With the family growing, the children needing a stable place to live, dictated that Jimmie and his family returned to the United States, during 1954. They settled in Santa Barbara, California, and lived there for two years. Ralph Lopez, a Spaniard from Bilbao, who worked throughout Central and South America as an inspector for OACI/ICAO, and was chief of Maintenance for AVIANCA in the 1950s, wrote about Jimmie Angel:

"Now comes to mind my old buddy Jimmie Angel; that s.o.b. nailed me for a couple of grand in a venture seeking gold in C.R. (Costa Rica) and the goddammed equipment sunk in some river or another. The bastard also nailed me along with a bunch of other guys from LAV-Venezuela, in a Kaolin mine in Venezuela (terribly expensive stuff to make high class plates and cups). Could do nothing about the whole deal as the &^%#@ killed himself in a Push-Pull Cessna 337 in Panama . . . I guess we were all crazy bastards in those days and would spend almost complete nights boozin' in a cat house talking and arguing about airplanes . . . "

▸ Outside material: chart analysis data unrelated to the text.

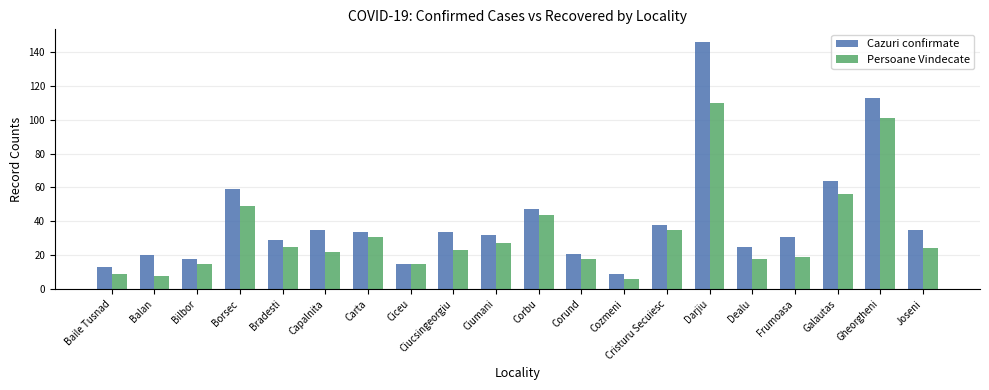

Between Corund and Darjiu, which series saw the biggest shift?

Cazuri confirmate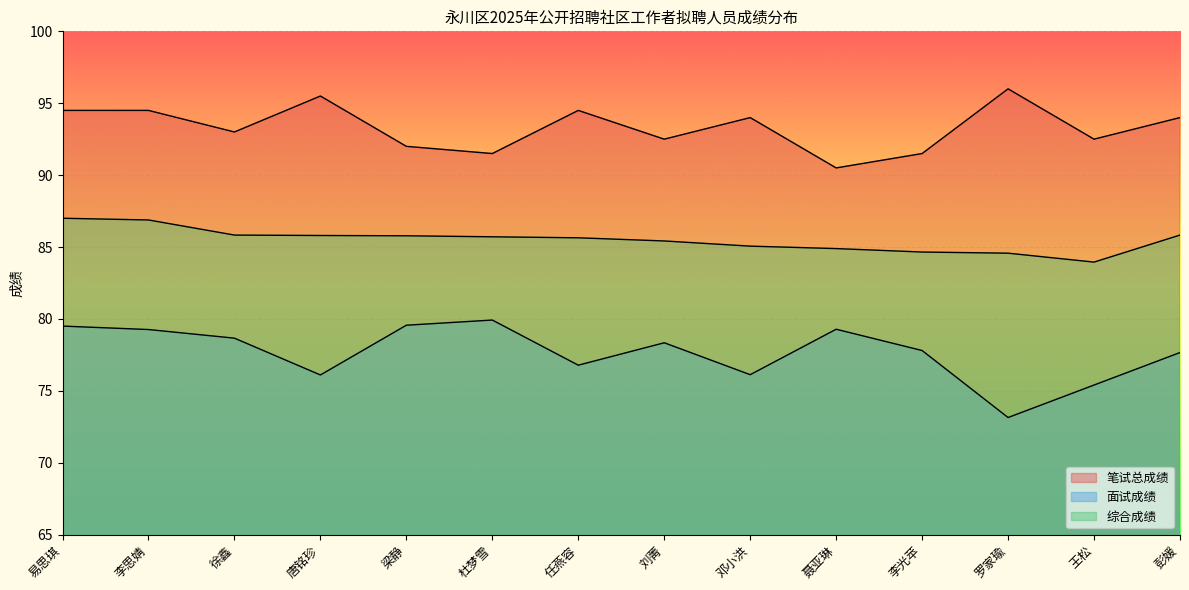

Reading left to right, list all the values displayed in this chart.

笔试总成绩: 94.5	94.5	93.0	95.5	92.0	91.5	94.5	92.5	94.0	90.5	91.5	96.0	92.5	94.0
面试成绩: 79.5	79.3	78.7	76.1	79.6	79.9	76.8	78.3	76.1	79.3	77.8	73.1	75.4	77.7
综合成绩: 87.0	86.9	85.8	85.8	85.8	85.7	85.6	85.4	85.1	84.9	84.7	84.6	84.0	85.8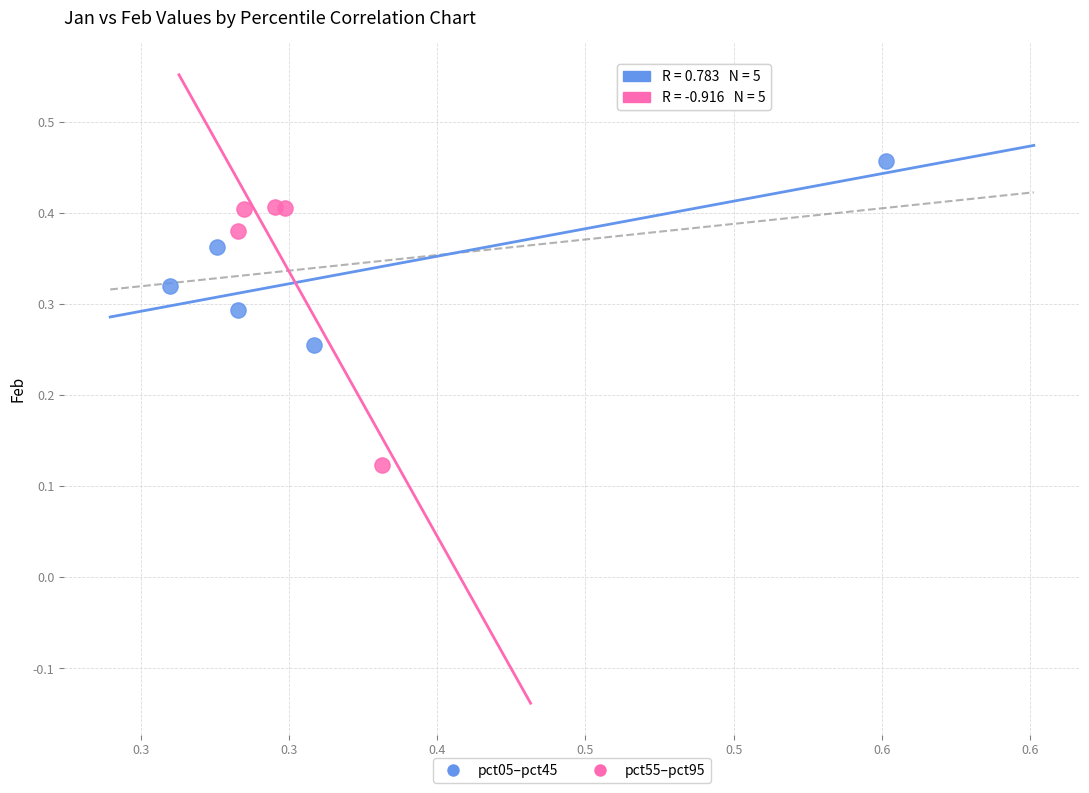

Which series reaches the maximum Y coordinate?

pct05–pct45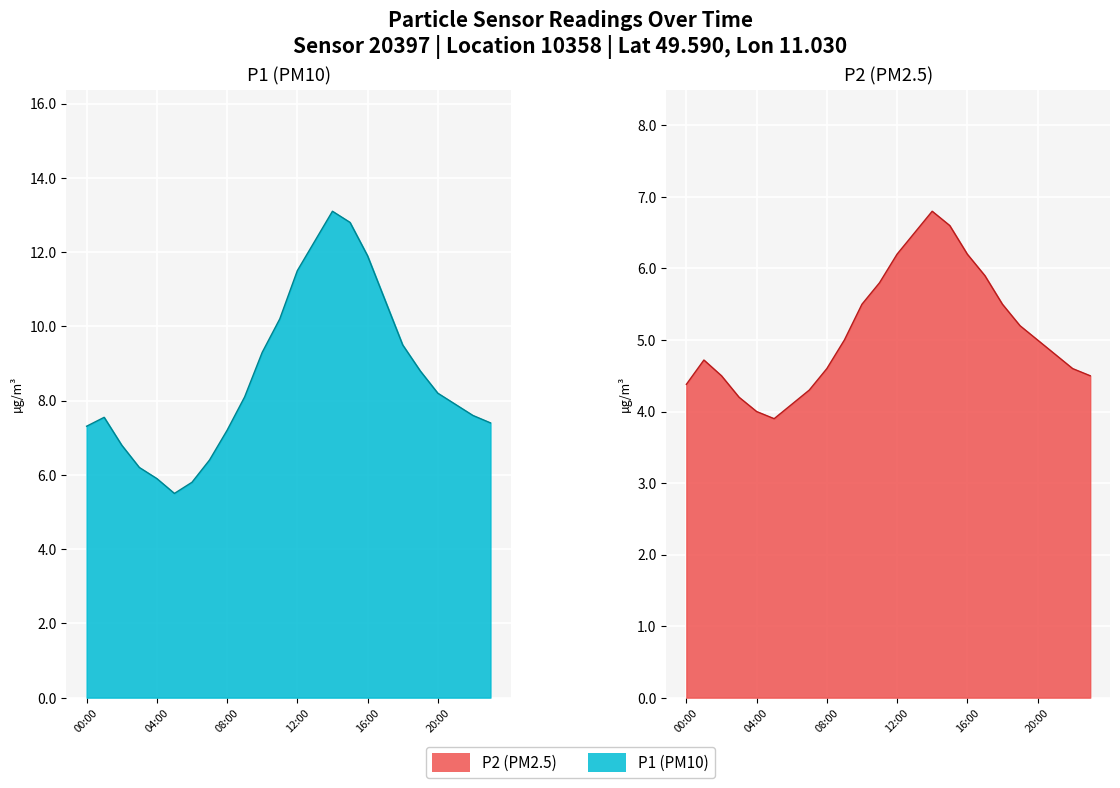

Rank the series by their maximum value, from highest to lowest.

P1 line, P2 line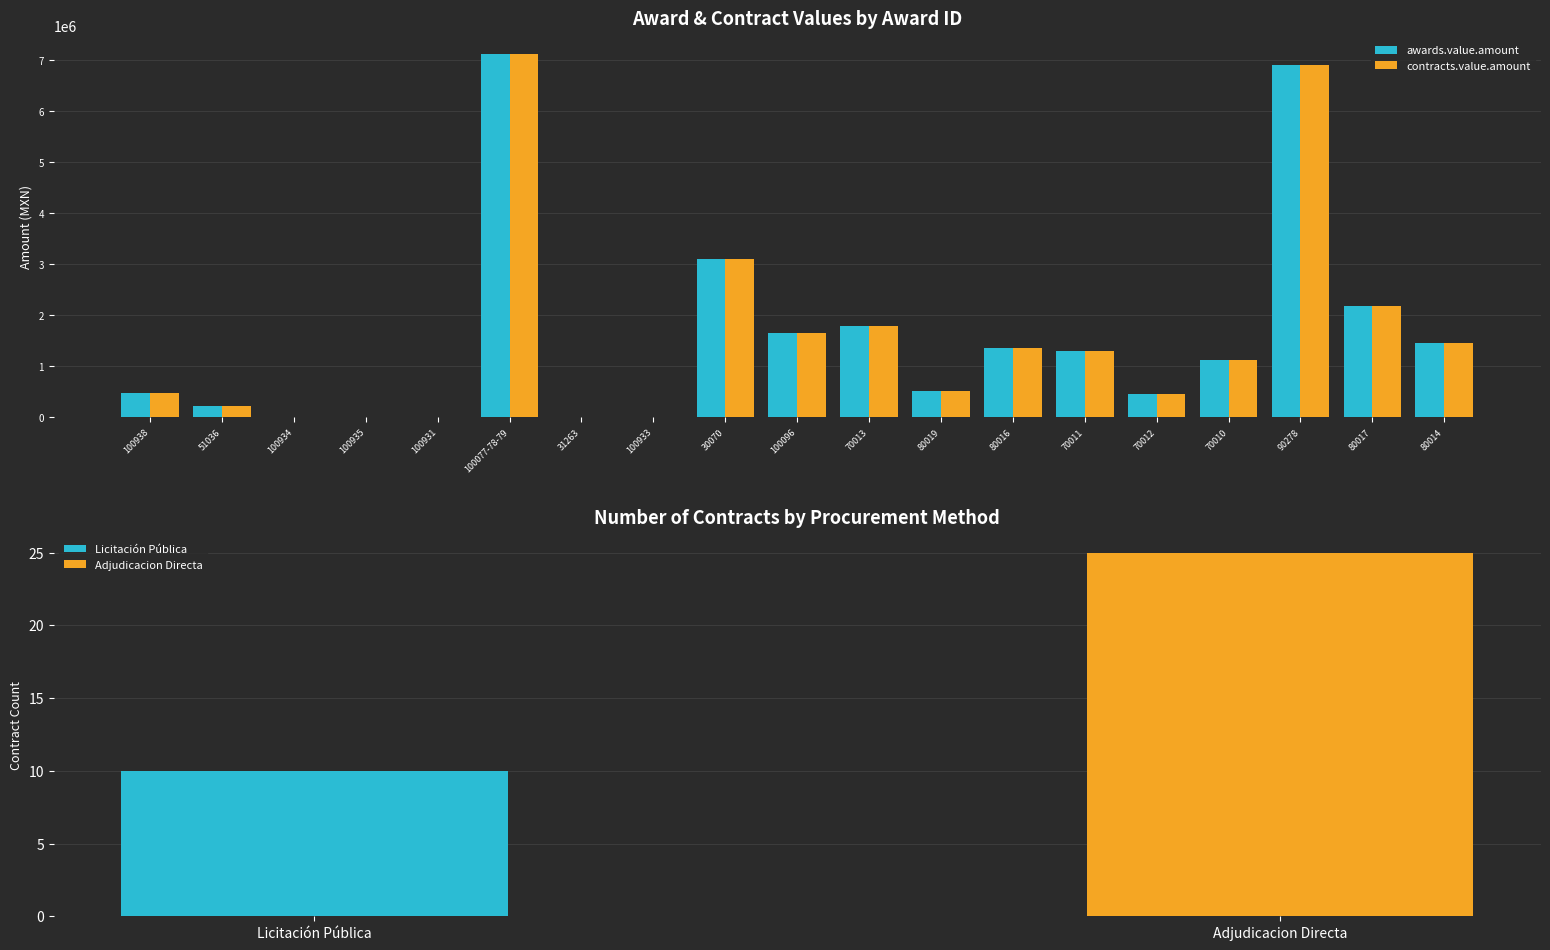

At which label does contracts.value.amount reach its minimum?

31263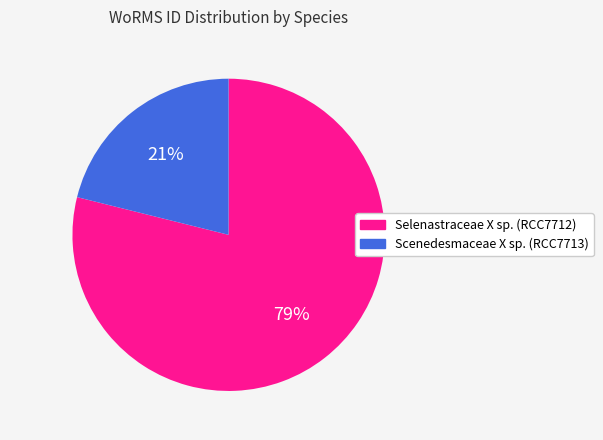

Count the number of slices in the pie.

2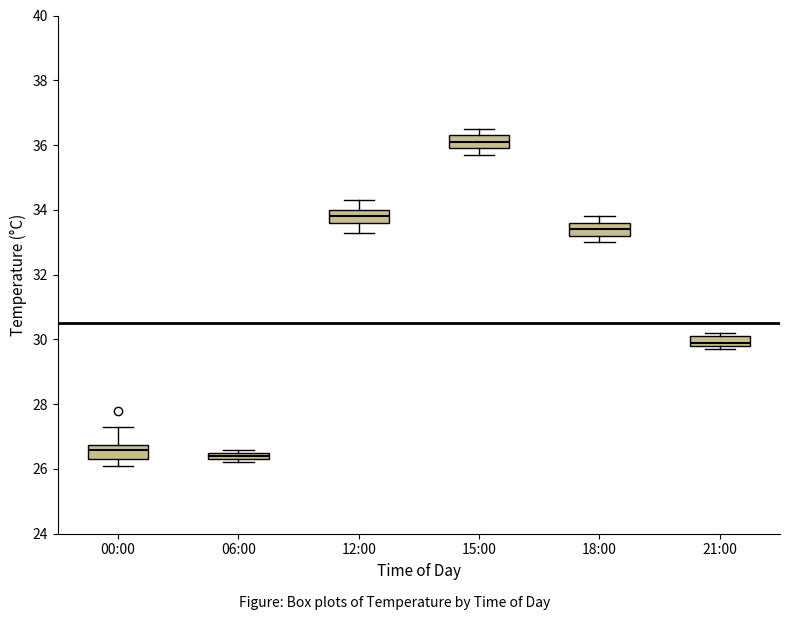

Which box has the lowest median line?

06:00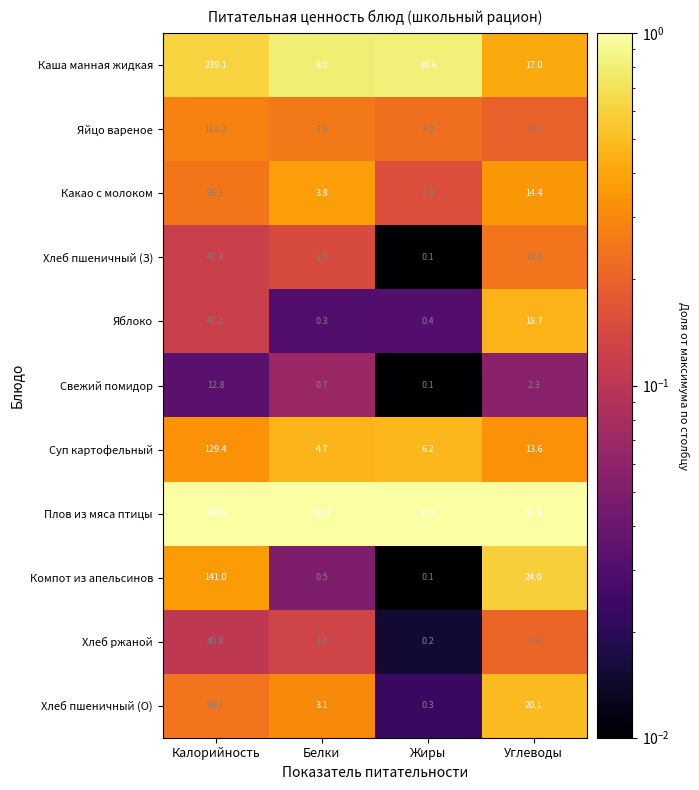

Which series has the largest total across all categories?

Плов из мяса птицы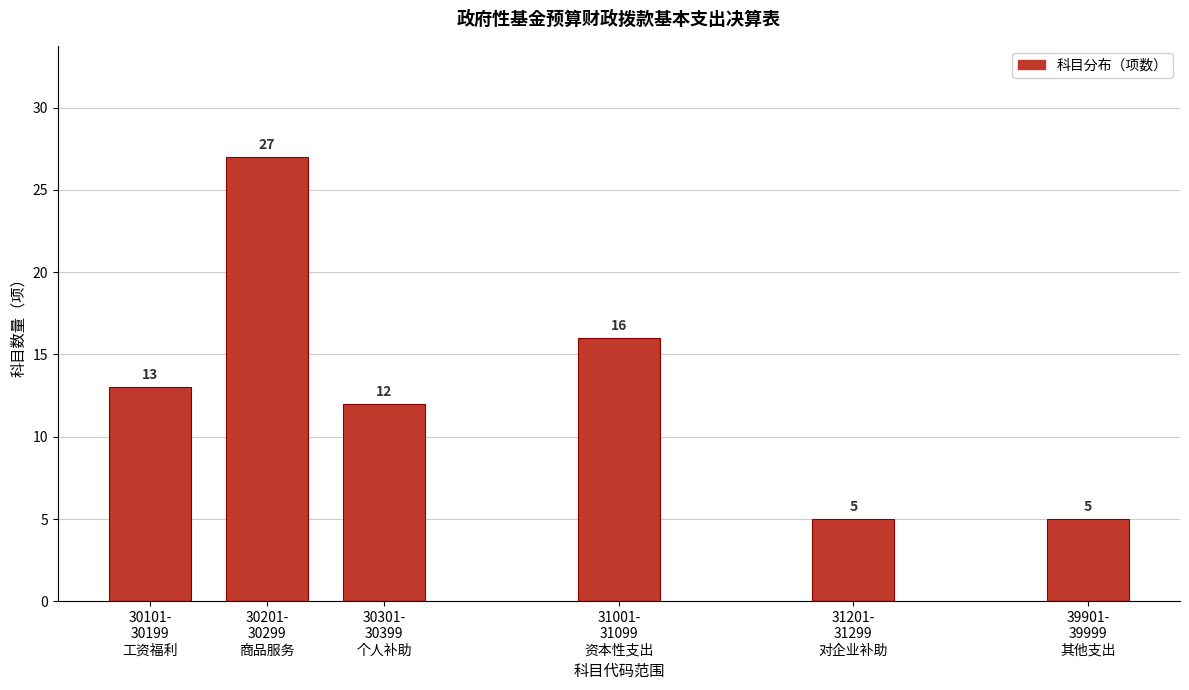

Reading right to left, extract all data points from this chart.

5	5	16	12	27	13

Apparently having settled in life, the lure of gold came calling again, and in 1956, when he was almost 60 years of age, Jimmie headed South, to look for the gold-ladden stream. While in Panama, and when taxiing the Cessna 180 that he was flying, he was caught by a freak occurrence of a cross-wind, which managed to overturn the small airplane.

As a result, Jimmie suffered a cerebral hemorrhage; he was transported to the Gorgas Hospital, in Ancon, the U.S. Canal Zone, in Panama, where he lay in a coma for five months, where as a consequence of the seriousness of his injuries, he died on 8 December, 1956. His death certificate lists his occupation as Explorer. In following his will, his body was cremated (December 11, 1956) at the Gorgas Crematory, and his ashes were to be strewn over the Gran Sabana.

As some rumors would have it, when the urn containing his ashes arrived in Venezuela, a customs official unaware of the contents of the urn, misplaced it. Once it was discovered that the ashes were missing, a great deal of activity took place to remedy this unexpected problem. Other ashes, not from human remains, filled the urn again. Then, according to the plans, on 3 July 1960, Jimmie's widow emptied the contents of the urn, while flying on an airplane belonging to the Creole company. The pilot was Captain Marvin G. Grigsby, a friend of the family.